The real jury is the FBI, and they have rendered their verdict.

Perhaps, after millions of dollars' legal expenses and a couple of shattered reputations, a court will throw out the indictment. But the damage will be done, and the signal will have been sent: the United States does not want to have anything to do with your commerce or your insight. Don't mess with the US casino industry. They are too powerful, and they will destroy you if you encroach on their turf.

Addendum: From those same TS forums (not to mention personal experience), liquidity is decreasing, as well. This is not necessarily TS/Intrade's fault, but it is still a damn shame.

I hope Paul Tetlock, Justin Wolfers, and other academics who have made mini-careers out of certifying the results of online prediction markets are equally fine with the decimation of said markets. (Perhaps Wolfers will entertain the fiction that play money markets are equally effective forecasters, so the ban won't affect him.
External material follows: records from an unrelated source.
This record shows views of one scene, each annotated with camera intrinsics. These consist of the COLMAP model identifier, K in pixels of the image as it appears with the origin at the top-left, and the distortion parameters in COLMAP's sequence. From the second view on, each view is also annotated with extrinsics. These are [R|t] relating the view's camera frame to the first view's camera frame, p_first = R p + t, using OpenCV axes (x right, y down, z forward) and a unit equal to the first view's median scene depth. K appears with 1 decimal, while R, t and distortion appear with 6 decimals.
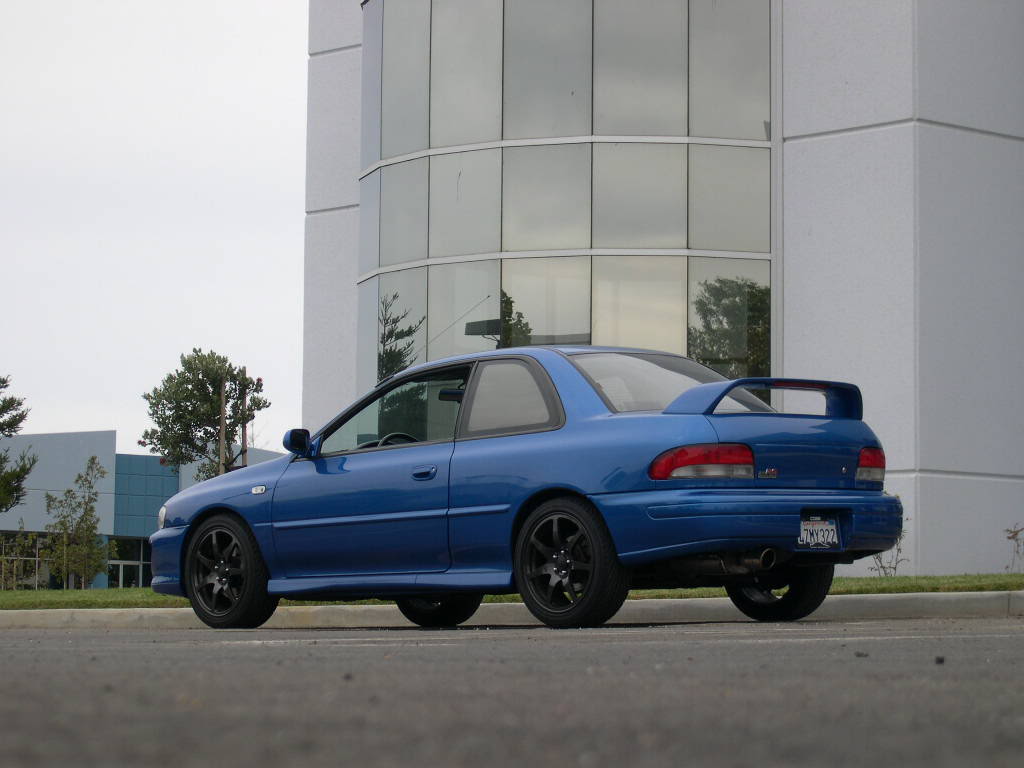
lens RADIAL K [[3375.0, 0, 512.1], [0, 3375.0, 383.2], [0, 0, 1]] dist [-0.193351, 0.000000]
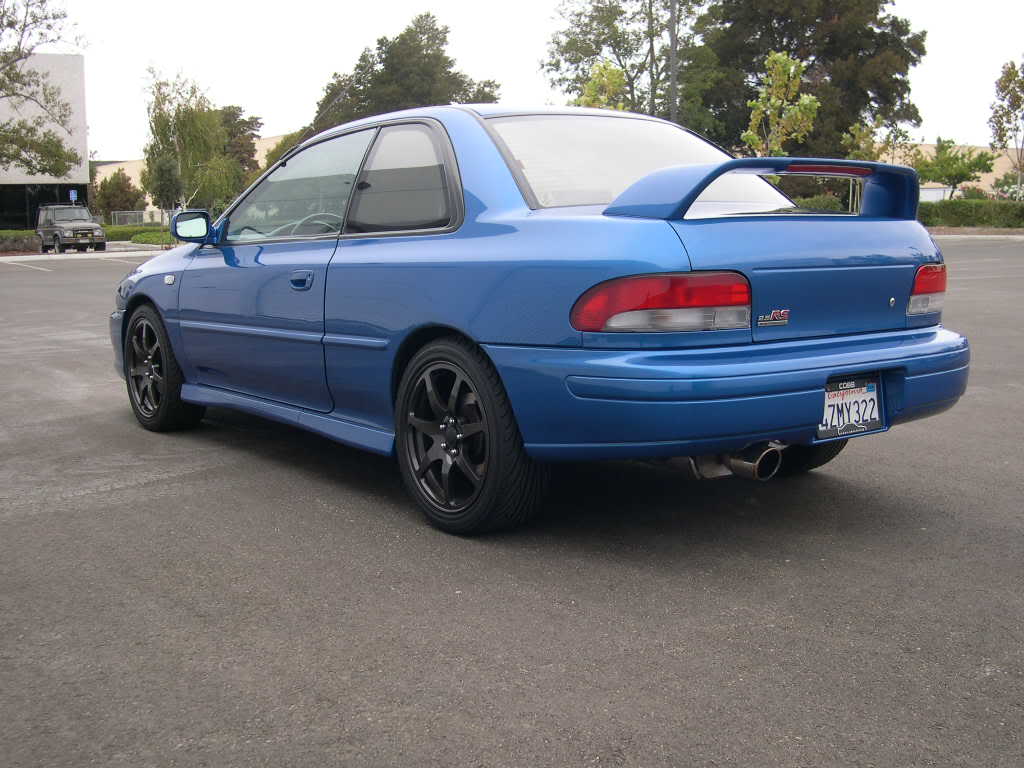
lens RADIAL K [[1272.3, 0, 510.1], [0, 1272.3, 385.8], [0, 0, 1]] dist [-0.128992, 0.000000]
pose [[0.992619, 0.028505, -0.117877, 0.055281], [-0.006303, 0.982796, 0.184585, -0.002446], [0.121111, -0.182480, 0.975722, 0.761017]]
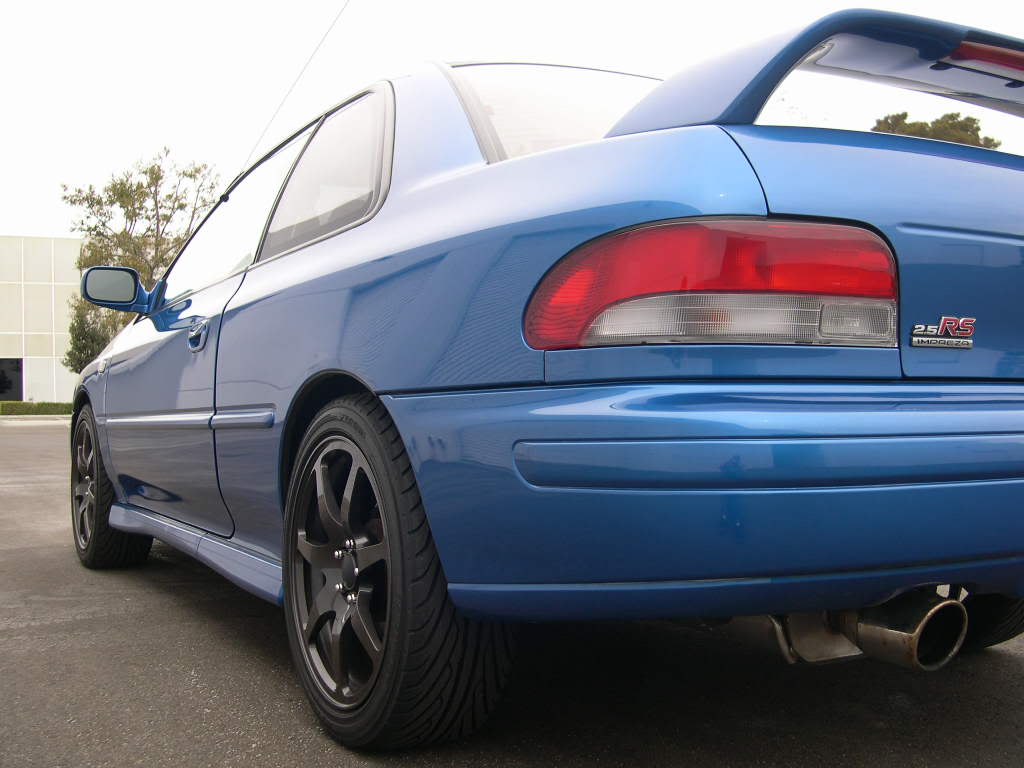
lens RADIAL K [[1205.6, 0, 511.3], [0, 1205.6, 389.4], [0, 0, 1]] dist [-0.144386, 0.000000]
pose [[0.972546, 0.018379, -0.231985, 0.062114], [-0.007006, 0.998737, 0.049752, 0.026442], [0.232606, -0.046761, 0.971446, 0.876944]]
Ha!) Even if that was only a secondary effect of the NETeller ban (the primary effect of which was to land a second, decisive blow to offshore gambling enterprises), it is an effect all the same. Tradesports/Intrade must either issue a statement soon about its intentions (business as usual? fight to the bitter end?), or close up shop to US investors before they walk out on their own accord.

Not being able to travel in the United States is a major cost. Tradesports has already paid a $150,000 fine to make nice with the CFTC, but you never pay somebody off once. You either pay them off until they choke you, pay them off until you reach a trust-based understanding, or you shrug them off.